Beyond security screening, reports indicate that Iran has begun levying exorbitant 'toll fees', with some shipowners reportedly being asked for up to $2 million for safe passage

Prior to this, the strait was governed by international transit passage rules. Now, Iran is treating the waterway as a strictly regulated corridor. File pic/AP

Prior to this, the strait was governed by international transit passage rules. Now, Iran is treating the waterway as a strictly regulated corridor. File pic/AP

The Islamic Revolutionary Guard Corps (IRGC) has formalised its control over the Strait of Hormuz by establishing the Persian Gulf Strait Authority (PGSA). Under this new regime, as per a CNN report, Tehran is demanding that all commercial vessels submit to a rigorous reporting protocol—including a 40-question declaration of cargo, ownership, and crew nationalities—before being granted passage. Shippers who bypass these new “legal frameworks" face the immediate risk of missile strikes, drone attacks, or seizure by Iranian naval forces.

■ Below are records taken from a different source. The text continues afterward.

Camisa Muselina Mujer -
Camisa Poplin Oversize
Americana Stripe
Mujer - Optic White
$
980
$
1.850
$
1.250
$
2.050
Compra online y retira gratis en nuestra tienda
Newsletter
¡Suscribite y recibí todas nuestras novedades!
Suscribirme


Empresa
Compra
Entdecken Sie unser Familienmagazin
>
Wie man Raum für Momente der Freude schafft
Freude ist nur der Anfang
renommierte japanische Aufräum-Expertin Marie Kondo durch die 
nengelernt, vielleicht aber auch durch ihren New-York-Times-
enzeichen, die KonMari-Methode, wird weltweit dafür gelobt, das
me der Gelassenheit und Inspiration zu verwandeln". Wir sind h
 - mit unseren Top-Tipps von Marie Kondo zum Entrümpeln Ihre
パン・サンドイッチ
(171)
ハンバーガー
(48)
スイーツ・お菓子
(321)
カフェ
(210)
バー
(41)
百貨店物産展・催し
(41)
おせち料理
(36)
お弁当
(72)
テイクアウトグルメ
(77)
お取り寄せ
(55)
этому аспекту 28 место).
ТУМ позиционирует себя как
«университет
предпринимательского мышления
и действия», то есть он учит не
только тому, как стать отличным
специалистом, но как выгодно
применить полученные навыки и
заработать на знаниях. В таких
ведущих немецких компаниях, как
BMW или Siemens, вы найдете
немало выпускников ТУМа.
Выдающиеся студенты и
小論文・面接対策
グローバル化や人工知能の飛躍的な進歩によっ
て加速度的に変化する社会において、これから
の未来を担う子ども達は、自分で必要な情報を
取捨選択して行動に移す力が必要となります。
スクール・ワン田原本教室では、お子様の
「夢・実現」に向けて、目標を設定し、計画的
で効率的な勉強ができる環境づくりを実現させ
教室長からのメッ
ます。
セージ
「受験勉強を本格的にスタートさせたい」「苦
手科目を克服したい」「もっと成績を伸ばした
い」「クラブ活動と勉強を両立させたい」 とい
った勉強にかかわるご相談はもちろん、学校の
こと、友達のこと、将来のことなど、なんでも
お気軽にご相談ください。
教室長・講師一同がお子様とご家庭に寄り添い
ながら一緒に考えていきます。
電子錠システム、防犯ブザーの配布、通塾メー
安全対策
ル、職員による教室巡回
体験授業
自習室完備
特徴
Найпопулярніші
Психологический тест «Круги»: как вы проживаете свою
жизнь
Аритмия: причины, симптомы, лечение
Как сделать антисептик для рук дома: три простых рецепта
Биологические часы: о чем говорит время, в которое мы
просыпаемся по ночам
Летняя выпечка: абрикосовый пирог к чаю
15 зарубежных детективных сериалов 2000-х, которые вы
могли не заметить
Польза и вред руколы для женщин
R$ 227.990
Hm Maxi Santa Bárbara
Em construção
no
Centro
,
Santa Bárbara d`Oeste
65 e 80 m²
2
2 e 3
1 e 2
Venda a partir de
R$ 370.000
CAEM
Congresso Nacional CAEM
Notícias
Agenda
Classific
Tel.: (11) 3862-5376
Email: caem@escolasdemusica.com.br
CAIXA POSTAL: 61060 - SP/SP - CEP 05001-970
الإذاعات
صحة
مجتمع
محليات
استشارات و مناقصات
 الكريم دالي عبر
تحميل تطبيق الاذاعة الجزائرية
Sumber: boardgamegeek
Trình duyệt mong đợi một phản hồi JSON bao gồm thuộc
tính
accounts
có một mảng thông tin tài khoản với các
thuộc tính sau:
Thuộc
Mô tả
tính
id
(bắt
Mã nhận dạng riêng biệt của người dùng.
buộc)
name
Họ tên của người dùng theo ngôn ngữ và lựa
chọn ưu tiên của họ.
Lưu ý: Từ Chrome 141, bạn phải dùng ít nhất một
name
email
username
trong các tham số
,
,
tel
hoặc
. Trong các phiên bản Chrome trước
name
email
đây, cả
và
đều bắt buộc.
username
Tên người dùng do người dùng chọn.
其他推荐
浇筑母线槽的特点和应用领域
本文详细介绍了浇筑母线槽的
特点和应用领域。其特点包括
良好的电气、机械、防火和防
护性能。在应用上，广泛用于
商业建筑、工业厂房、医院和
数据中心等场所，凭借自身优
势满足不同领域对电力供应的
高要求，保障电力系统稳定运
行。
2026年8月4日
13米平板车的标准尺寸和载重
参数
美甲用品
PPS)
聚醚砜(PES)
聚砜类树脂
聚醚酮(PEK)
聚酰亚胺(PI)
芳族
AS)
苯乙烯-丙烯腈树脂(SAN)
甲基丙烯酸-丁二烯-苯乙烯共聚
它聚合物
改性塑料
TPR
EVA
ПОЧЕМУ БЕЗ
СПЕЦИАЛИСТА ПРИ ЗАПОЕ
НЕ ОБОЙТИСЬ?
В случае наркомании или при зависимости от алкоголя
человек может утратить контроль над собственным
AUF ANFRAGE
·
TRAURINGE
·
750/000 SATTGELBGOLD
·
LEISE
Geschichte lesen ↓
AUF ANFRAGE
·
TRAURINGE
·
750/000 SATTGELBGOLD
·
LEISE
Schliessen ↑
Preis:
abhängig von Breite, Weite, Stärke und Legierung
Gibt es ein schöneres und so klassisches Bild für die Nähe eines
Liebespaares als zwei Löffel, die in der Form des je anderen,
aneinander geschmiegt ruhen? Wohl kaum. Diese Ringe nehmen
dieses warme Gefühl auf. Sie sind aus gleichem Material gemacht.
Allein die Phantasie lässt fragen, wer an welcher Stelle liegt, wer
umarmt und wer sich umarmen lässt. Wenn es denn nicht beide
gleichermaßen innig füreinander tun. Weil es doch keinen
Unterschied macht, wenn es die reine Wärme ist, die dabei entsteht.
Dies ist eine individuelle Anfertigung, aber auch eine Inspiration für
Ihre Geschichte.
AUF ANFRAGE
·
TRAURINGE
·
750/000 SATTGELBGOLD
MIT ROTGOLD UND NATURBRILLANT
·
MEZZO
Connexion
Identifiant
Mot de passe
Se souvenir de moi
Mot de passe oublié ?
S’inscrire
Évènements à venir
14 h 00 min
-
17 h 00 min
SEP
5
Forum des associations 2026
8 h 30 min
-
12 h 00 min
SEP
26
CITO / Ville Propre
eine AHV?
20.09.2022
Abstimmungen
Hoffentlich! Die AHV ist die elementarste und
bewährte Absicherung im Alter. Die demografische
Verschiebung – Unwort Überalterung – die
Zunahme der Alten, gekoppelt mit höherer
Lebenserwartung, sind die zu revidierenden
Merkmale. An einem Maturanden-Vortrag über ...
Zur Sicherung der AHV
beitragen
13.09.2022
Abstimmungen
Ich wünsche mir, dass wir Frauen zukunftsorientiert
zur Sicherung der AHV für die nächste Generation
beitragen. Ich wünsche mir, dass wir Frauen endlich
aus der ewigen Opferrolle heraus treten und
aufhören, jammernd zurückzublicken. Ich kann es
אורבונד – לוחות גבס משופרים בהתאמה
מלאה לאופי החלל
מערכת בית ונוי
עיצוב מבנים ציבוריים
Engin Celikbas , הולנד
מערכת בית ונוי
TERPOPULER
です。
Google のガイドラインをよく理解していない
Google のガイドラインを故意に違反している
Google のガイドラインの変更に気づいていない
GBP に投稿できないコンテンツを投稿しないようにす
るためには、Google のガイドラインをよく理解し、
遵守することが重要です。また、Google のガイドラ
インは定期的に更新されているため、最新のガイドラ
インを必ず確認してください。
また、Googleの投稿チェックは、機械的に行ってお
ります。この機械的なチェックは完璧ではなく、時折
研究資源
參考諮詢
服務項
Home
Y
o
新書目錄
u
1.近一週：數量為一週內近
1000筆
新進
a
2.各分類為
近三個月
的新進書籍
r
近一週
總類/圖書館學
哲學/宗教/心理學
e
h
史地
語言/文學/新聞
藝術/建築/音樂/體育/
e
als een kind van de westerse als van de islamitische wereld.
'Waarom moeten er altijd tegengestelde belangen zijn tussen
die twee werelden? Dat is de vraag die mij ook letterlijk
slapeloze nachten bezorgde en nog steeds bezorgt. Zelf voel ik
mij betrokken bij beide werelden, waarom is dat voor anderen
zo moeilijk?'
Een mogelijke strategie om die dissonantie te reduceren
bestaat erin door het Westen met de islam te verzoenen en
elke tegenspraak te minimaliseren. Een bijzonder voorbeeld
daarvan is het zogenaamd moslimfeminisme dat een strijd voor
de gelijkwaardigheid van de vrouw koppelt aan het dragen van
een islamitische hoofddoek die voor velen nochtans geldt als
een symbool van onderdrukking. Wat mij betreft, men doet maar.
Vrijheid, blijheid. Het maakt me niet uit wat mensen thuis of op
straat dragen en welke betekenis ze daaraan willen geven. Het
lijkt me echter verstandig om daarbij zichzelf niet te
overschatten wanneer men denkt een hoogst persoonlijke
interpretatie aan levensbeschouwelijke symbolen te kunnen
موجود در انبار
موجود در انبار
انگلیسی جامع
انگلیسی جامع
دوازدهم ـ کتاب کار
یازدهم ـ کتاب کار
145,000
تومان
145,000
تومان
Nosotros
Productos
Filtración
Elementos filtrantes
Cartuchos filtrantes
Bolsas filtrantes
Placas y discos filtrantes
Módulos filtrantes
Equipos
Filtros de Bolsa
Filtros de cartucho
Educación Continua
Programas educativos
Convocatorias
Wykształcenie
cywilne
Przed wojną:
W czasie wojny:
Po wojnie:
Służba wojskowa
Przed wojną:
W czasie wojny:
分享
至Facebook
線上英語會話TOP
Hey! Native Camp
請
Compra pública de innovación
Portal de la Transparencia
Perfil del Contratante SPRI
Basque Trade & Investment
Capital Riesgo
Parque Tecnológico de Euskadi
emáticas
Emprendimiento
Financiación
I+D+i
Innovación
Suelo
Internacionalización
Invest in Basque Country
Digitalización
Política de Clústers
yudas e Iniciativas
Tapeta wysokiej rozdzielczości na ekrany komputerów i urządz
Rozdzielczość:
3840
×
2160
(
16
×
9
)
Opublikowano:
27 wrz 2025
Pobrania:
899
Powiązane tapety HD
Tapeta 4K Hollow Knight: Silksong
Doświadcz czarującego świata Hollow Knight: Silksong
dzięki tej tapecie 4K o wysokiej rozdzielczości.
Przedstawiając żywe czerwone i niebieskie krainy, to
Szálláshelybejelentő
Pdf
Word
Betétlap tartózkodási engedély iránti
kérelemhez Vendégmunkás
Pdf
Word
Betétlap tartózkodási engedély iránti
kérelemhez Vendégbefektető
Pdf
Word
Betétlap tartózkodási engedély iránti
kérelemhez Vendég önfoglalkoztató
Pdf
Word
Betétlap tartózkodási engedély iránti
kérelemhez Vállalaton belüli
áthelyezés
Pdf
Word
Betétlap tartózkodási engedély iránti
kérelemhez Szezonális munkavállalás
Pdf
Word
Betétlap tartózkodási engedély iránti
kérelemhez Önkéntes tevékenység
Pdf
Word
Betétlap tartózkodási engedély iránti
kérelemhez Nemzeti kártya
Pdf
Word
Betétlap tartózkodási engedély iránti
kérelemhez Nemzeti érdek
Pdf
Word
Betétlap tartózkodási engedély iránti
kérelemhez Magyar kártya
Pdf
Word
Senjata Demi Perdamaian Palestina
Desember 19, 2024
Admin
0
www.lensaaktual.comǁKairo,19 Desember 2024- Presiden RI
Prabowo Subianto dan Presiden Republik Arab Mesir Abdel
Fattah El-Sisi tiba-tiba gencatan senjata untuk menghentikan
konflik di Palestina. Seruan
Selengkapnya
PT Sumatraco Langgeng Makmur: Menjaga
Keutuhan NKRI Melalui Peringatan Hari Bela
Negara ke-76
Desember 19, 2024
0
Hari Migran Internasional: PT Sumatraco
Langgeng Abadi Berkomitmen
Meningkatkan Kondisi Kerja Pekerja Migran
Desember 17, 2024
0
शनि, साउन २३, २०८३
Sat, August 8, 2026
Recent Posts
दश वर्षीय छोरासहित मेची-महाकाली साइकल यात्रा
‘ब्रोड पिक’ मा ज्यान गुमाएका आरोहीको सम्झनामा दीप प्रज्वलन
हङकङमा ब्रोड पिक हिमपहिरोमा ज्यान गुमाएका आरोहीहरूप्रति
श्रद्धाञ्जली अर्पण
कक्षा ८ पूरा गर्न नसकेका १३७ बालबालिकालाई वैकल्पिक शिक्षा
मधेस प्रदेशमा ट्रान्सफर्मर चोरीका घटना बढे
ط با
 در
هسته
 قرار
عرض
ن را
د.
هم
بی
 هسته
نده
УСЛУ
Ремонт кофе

The Formalisation of Control

The PGSA represents a significant move by the Supreme Leader, Mojtaba Khamenei, to establish a “new regional order" following the conflict that erupted in February 2026. Prior to this, the strait was governed by international transit passage rules. Now, Iran is treating the waterway as a strictly regulated corridor. Shippers are required to email the PGSA with detailed identification numbers and “previous names" of vessels, with Iranian officials warning that “complete and accurate information" is the only way to avoid “decisive action".

Economic Extortion and the ‘Toll’ System

Beyond security screening, reports indicate that Iran has begun levying exorbitant “toll fees", with some shipowners reportedly being asked for up to $2 million for safe passage. The US Treasury has explicitly forbidden US persons and financial institutions from making these payments, as they directly fund the IRGC. This has created a catch-22 for global trade: pay a prohibited ransom or risk the destruction of the vessel.

Global Supply Chain Paralysis

The impact on global energy security is profound. Before the 2026 crisis, the strait averaged 120 crossings per day; by early May, that figure had plummeted to roughly 40. This bottleneck has triggered massive oil supply shocks, pushing US petrol prices above $4.50 per gallon. While countries like India and Pakistan have entered bilateral negotiations with Tehran to secure passage for their flagged vessels, the majority of the global fleet remains anchored or diverted, unable to comply with Iran’s demands without violating international sanctions.